Required work: Determine the number of lines of the records below that include "macros". Respond with the number and no other text.

[Machine-readable electronics designs]
+ + + + +
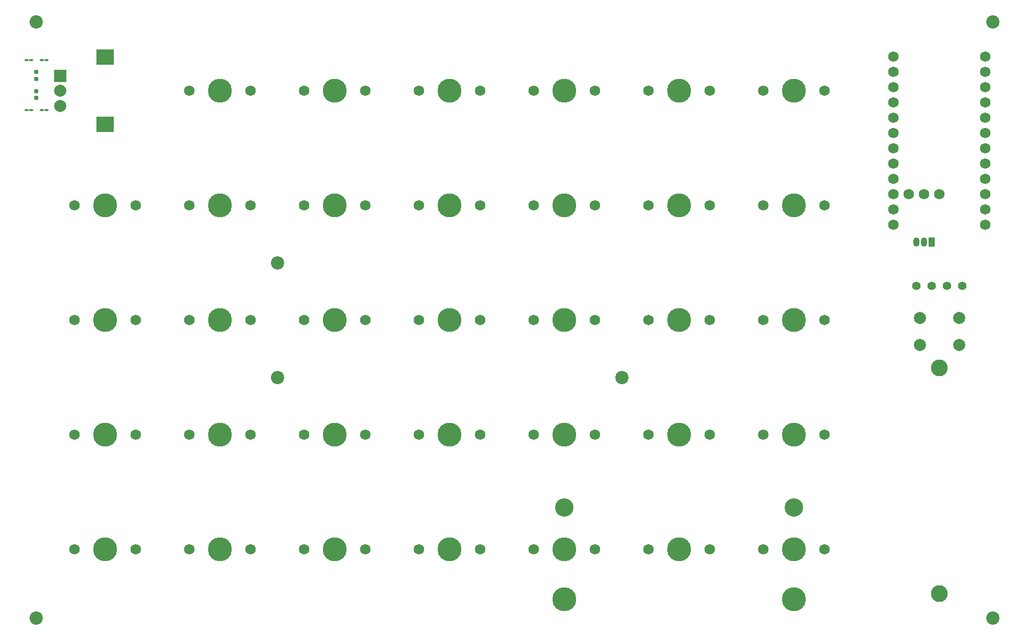
<source format=gts>
G04 #@! TF.GenerationSoftware,KiCad,Pcbnew,(6.0.1)*
G04 #@! TF.CreationDate,2022-04-12T16:56:48+02:00*
G04 #@! TF.ProjectId,Keyboard Left Hand Side,4b657962-6f61-4726-9420-4c6566742048,rev?*
G04 #@! TF.SameCoordinates,Original*
G04 #@! TF.FileFunction,Soldermask,Top*
G04 #@! TF.FilePolarity,Negative*
%FSLAX46Y46*%
G04 Gerber Fmt 4.6, Leading zero omitted, Abs format (unit mm)*
G04 Created by KiCad (PCBNEW (6.0.1)) date 2022-04-12 16:56:48*
%MOMM*%
%LPD*%
G01*
G04 APERTURE LIST*
G04 Aperture macros list*
%AMRoundRect*
0 Rectangle with rounded corners*
0 $1 Rounding radius*
0 $2 $3 $4 $5 $6 $7 $8 $9 X,Y pos of 4 corners*
0 Add a 4 corners polygon primitive as box body*
4,1,4,$2,$3,$4,$5,$6,$7,$8,$9,$2,$3,0*
0 Add four circle primitives for the rounded corners*
1,1,$1+$1,$2,$3*
1,1,$1+$1,$4,$5*
1,1,$1+$1,$6,$7*
1,1,$1+$1,$8,$9*
0 Add four rect primitives between the rounded corners*
20,1,$1+$1,$2,$3,$4,$5,0*
20,1,$1+$1,$4,$5,$6,$7,0*
20,1,$1+$1,$6,$7,$8,$9,0*
20,1,$1+$1,$8,$9,$2,$3,0*%
G04 Aperture macros list end*
%ADD10C,1.750000*%
%ADD11C,3.987800*%
%ADD12RoundRect,0.100000X-0.217500X-0.100000X0.217500X-0.100000X0.217500X0.100000X-0.217500X0.100000X0*%
%ADD13C,2.200000*%
%ADD14C,1.397000*%
%ADD15RoundRect,0.155000X0.155000X-0.212500X0.155000X0.212500X-0.155000X0.212500X-0.155000X-0.212500X0*%
%ADD16C,3.048000*%
%ADD17R,2.000000X2.000000*%
%ADD18C,2.000000*%
%ADD19R,3.000000X2.500000*%
%ADD20RoundRect,0.100000X0.217500X0.100000X-0.217500X0.100000X-0.217500X-0.100000X0.217500X-0.100000X0*%
%ADD21C,1.752600*%
%ADD22R,1.050000X1.500000*%
%ADD23O,1.050000X1.500000*%
%ADD24C,2.800000*%
G04 APERTURE END LIST*
D10*
X84455000Y-51435000D03*
D11*
X89535000Y-51435000D03*
D10*
X94615000Y-51435000D03*
X46355000Y-70485000D03*
D11*
X51435000Y-70485000D03*
D10*
X56515000Y-70485000D03*
D11*
X89535000Y-89535000D03*
D10*
X94615000Y-89535000D03*
X84455000Y-89535000D03*
X103505000Y-51435000D03*
D11*
X108585000Y-51435000D03*
D10*
X113665000Y-51435000D03*
X75565000Y-127635000D03*
D11*
X70485000Y-127635000D03*
D10*
X65405000Y-127635000D03*
D11*
X108585000Y-108585000D03*
D10*
X113665000Y-108585000D03*
X103505000Y-108585000D03*
X132715000Y-70485000D03*
X122555000Y-70485000D03*
D11*
X127635000Y-70485000D03*
D10*
X141605000Y-51435000D03*
X151765000Y-51435000D03*
D11*
X146685000Y-51435000D03*
X51435000Y-108585000D03*
D10*
X46355000Y-108585000D03*
X56515000Y-108585000D03*
X103505000Y-89535000D03*
X113665000Y-89535000D03*
D11*
X108585000Y-89535000D03*
D10*
X46355000Y-127635000D03*
D11*
X51435000Y-127635000D03*
D10*
X56515000Y-127635000D03*
X113665000Y-127635000D03*
X103505000Y-127635000D03*
D11*
X108585000Y-127635000D03*
D12*
X38327500Y-54610000D03*
X39142500Y-54610000D03*
D11*
X165735000Y-89535000D03*
D10*
X170815000Y-89535000D03*
X160655000Y-89535000D03*
D13*
X137160000Y-99060000D03*
X40005000Y-139065000D03*
D11*
X146685000Y-70485000D03*
D10*
X141605000Y-70485000D03*
X151765000Y-70485000D03*
D14*
X193665000Y-83820000D03*
X191125000Y-83820000D03*
X188585000Y-83820000D03*
X186045000Y-83820000D03*
D11*
X70485000Y-108585000D03*
D10*
X75565000Y-108585000D03*
X65405000Y-108585000D03*
D11*
X70485000Y-70485000D03*
D10*
X75565000Y-70485000D03*
X65405000Y-70485000D03*
D11*
X70485000Y-51435000D03*
D10*
X65405000Y-51435000D03*
X75565000Y-51435000D03*
X122555000Y-51435000D03*
D11*
X127635000Y-51435000D03*
D10*
X132715000Y-51435000D03*
D13*
X80010000Y-80010000D03*
D10*
X151765000Y-89535000D03*
X141605000Y-89535000D03*
D11*
X146685000Y-89535000D03*
D10*
X132715000Y-89535000D03*
D11*
X127635000Y-89535000D03*
D10*
X122555000Y-89535000D03*
X170815000Y-51435000D03*
X160655000Y-51435000D03*
D11*
X165735000Y-51435000D03*
D10*
X132715000Y-108585000D03*
X122555000Y-108585000D03*
D11*
X127635000Y-108585000D03*
X70485000Y-89535000D03*
D10*
X75565000Y-89535000D03*
X65405000Y-89535000D03*
D11*
X108585000Y-70485000D03*
D10*
X103505000Y-70485000D03*
X113665000Y-70485000D03*
D13*
X198755000Y-139065000D03*
X40005000Y-40005000D03*
D10*
X151765000Y-108585000D03*
X141605000Y-108585000D03*
D11*
X146685000Y-108585000D03*
D15*
X40005000Y-49462500D03*
X40005000Y-48327500D03*
X40005000Y-52637500D03*
X40005000Y-51502500D03*
D10*
X141609400Y-127627200D03*
D11*
X127639400Y-135882200D03*
D10*
X151769400Y-127627200D03*
D11*
X165739400Y-135882200D03*
D16*
X127639400Y-120642200D03*
D11*
X146689400Y-127627200D03*
D16*
X165739400Y-120642200D03*
D12*
X38327500Y-46355000D03*
X39142500Y-46355000D03*
D11*
X89535000Y-70485000D03*
D10*
X84455000Y-70485000D03*
X94615000Y-70485000D03*
D17*
X43919800Y-48935000D03*
D18*
X43919800Y-53935000D03*
X43919800Y-51435000D03*
D19*
X51419800Y-45835000D03*
X51419800Y-57035000D03*
D13*
X198755000Y-40005000D03*
D20*
X41682500Y-46355000D03*
X40867500Y-46355000D03*
D11*
X89535000Y-127635000D03*
D10*
X94615000Y-127635000D03*
X84455000Y-127635000D03*
D11*
X165735000Y-127635000D03*
D10*
X160655000Y-127635000D03*
X170815000Y-127635000D03*
D20*
X41682500Y-54610000D03*
X40867500Y-54610000D03*
D18*
X186615000Y-89190000D03*
X193115000Y-89190000D03*
X186615000Y-93690000D03*
X193115000Y-93690000D03*
D11*
X127635000Y-127635000D03*
D10*
X132715000Y-127635000D03*
X122555000Y-127635000D03*
X160655000Y-70485000D03*
X170815000Y-70485000D03*
D11*
X165735000Y-70485000D03*
D13*
X80010000Y-99060000D03*
D21*
X182245000Y-45720000D03*
X182245000Y-48260000D03*
X182245000Y-50800000D03*
X182245000Y-53340000D03*
X182245000Y-55880000D03*
X182245000Y-58420000D03*
X182245000Y-60960000D03*
X182245000Y-63500000D03*
X182245000Y-66040000D03*
X182245000Y-68580000D03*
X182245000Y-71120000D03*
X182245000Y-73660000D03*
X197485000Y-73660000D03*
X197485000Y-71120000D03*
X197485000Y-68580000D03*
X197485000Y-66040000D03*
X197485000Y-63500000D03*
X197485000Y-60960000D03*
X197485000Y-58420000D03*
X197485000Y-55880000D03*
X197485000Y-53340000D03*
X197485000Y-50800000D03*
X197485000Y-48260000D03*
X197485000Y-45720000D03*
X184785000Y-68580000D03*
X187325000Y-68580000D03*
X189865000Y-68580000D03*
D10*
X46355000Y-89535000D03*
X56515000Y-89535000D03*
D11*
X51435000Y-89535000D03*
X89535000Y-108585000D03*
D10*
X84455000Y-108585000D03*
X94615000Y-108585000D03*
X160655000Y-108585000D03*
X170815000Y-108585000D03*
D11*
X165735000Y-108585000D03*
D22*
X188595000Y-76560000D03*
D23*
X187325000Y-76560000D03*
X186055000Y-76560000D03*
D24*
X189865000Y-134955000D03*
X189865000Y-97455000D03*
M02*

</source>
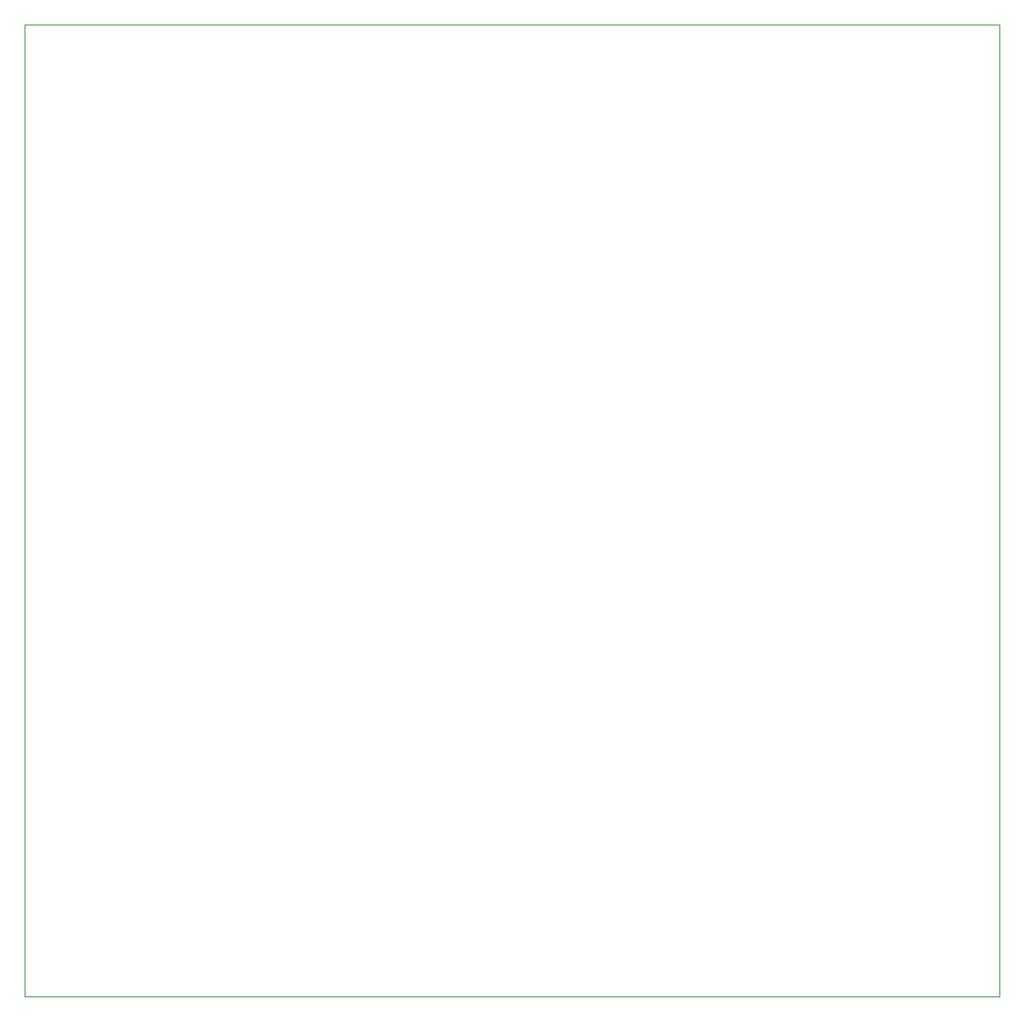
<source format=gbr>
G04*
G04 #@! TF.GenerationSoftware,Altium Limited,Altium Designer,23.8.1 (32)*
G04*
G04 Layer_Color=0*
%FSLAX44Y44*%
%MOMM*%
G71*
G04*
G04 #@! TF.SameCoordinates,791A3C29-9ABF-4AEA-8B0B-0D467164B87E*
G04*
G04*
G04 #@! TF.FilePolarity,Positive*
G04*
G01*
G75*
%ADD45C,0.0254*%
D45*
X972051Y-2039D02*
X-2039D01*
Y969511D01*
X972051D01*
Y-2039D01*
M02*

</source>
+ + + + +
Response box: 2